* [EXERCISE] Replace "phylum" with "division" in every item and write all the lines out again, leaving out the pictures and keeping everything else the same.

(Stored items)
━━━

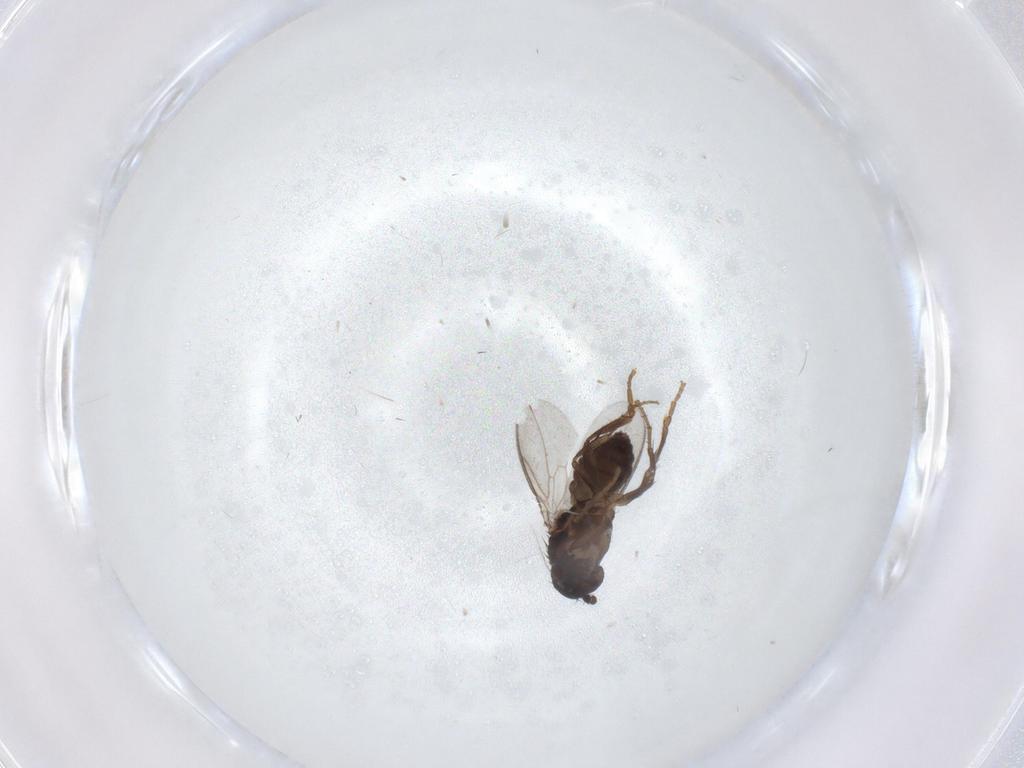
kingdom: Animalia
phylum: Arthropoda
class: Insecta
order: Diptera
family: Sphaeroceridae
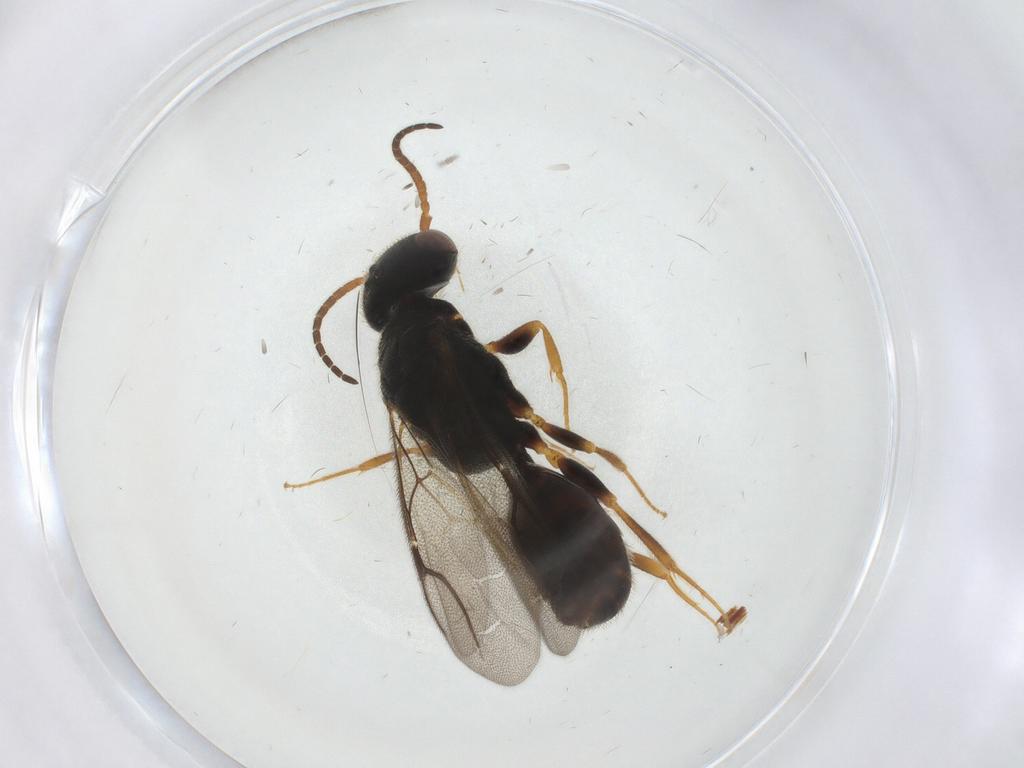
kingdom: Animalia
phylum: Arthropoda
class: Insecta
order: Hymenoptera
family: Bethylidae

━━━

* [FULL OUTPUT]
kingdom: Animalia
division: Arthropoda
class: Insecta
order: Diptera
family: Sphaeroceridae
kingdom: Animalia
division: Arthropoda
class: Insecta
order: Hymenoptera
family: Bethylidae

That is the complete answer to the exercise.